*Records shown*.
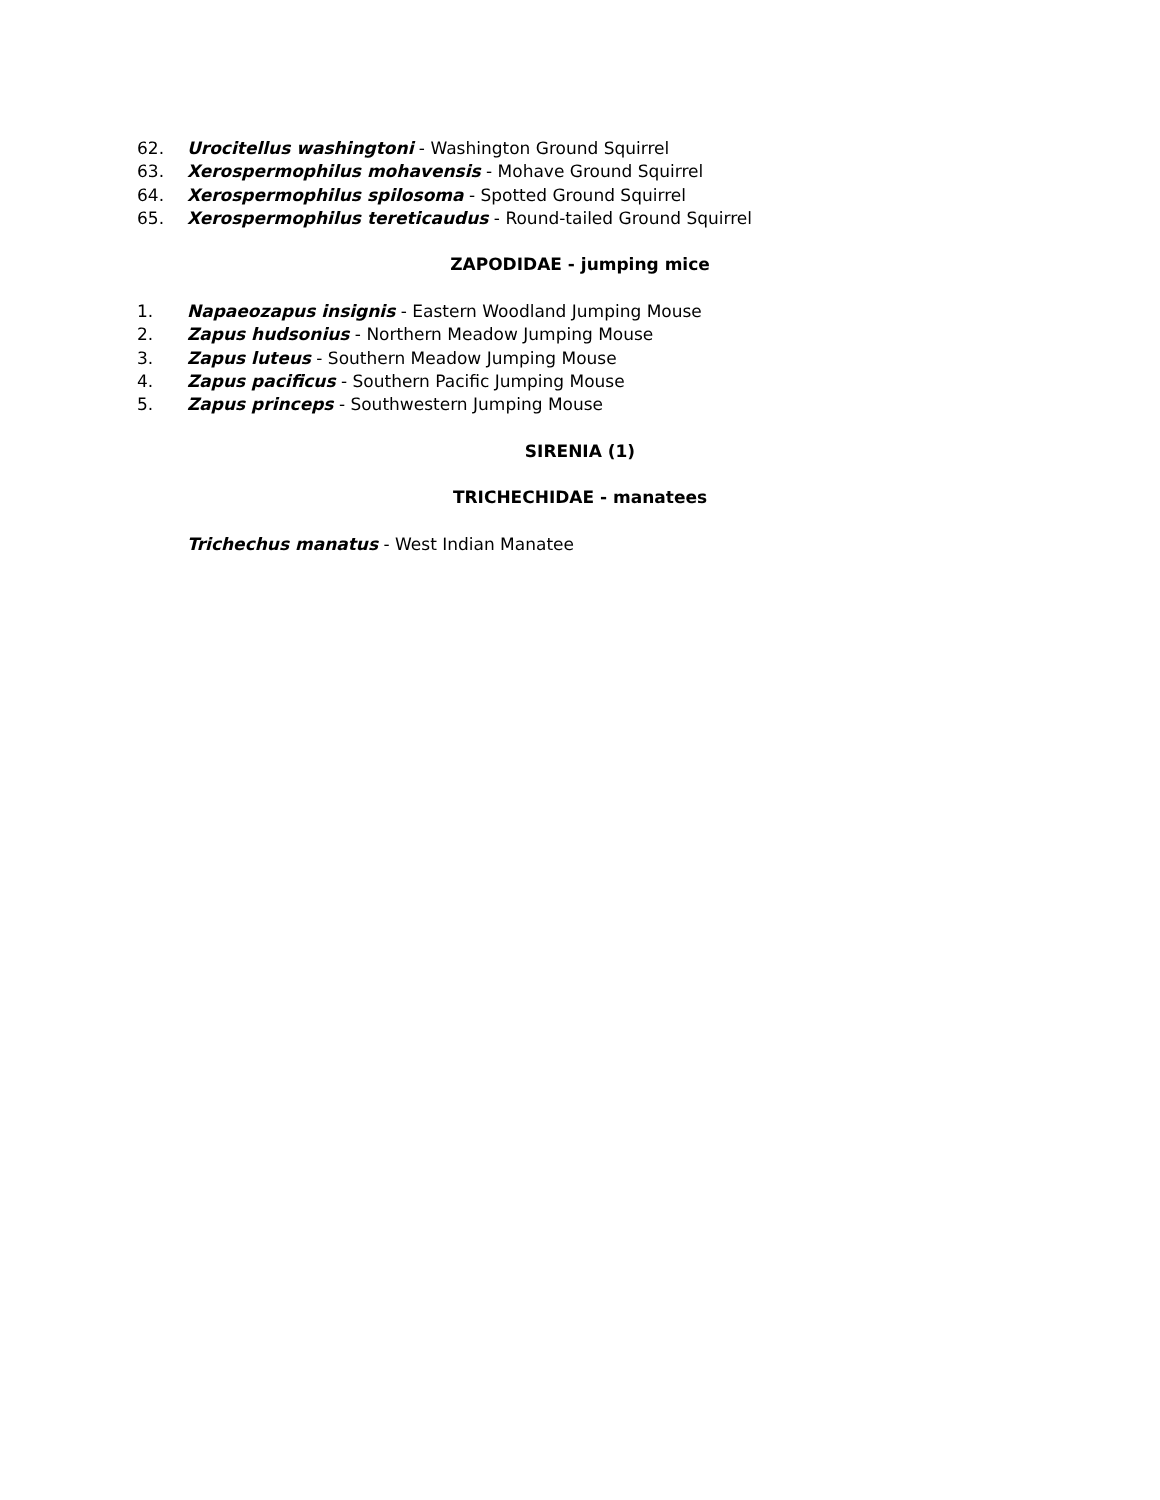62. Urocitellus washingtoni - Washington Ground Squirrel
63. Xerospermophilus mohavensis - Mohave Ground Squirrel
64. Xerospermophilus spilosoma - Spotted Ground Squirrel
65. Xerospermophilus tereticaudus - Round-tailed Ground Squirrel
ZAPODIDAE - jumping mice
1. Napaeozapus insignis - Eastern Woodland Jumping Mouse
2. Zapus hudsonius - Northern Meadow Jumping Mouse
3. Zapus luteus - Southern Meadow Jumping Mouse
4. Zapus pacificus - Southern Pacific Jumping Mouse
5. Zapus princeps - Southwestern Jumping Mouse
SIRENIA (1)
TRICHECHIDAE - manatees
Trichechus manatus - West Indian Manatee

*Instructions for the task*. Output exactly the lines of the material above from the one containing "63. Xerospermophilus mohavensis" up to and including the one containing "3. Zapus luteus".

*Response to the exercise*.
63. Xerospermophilus mohavensis - Mohave Ground Squirrel
64. Xerospermophilus spilosoma - Spotted Ground Squirrel
65. Xerospermophilus tereticaudus - Round-tailed Ground Squirrel
ZAPODIDAE - jumping mice
1. Napaeozapus insignis - Eastern Woodland Jumping Mouse
2. Zapus hudsonius - Northern Meadow Jumping Mouse
3. Zapus luteus - Southern Meadow Jumping Mouse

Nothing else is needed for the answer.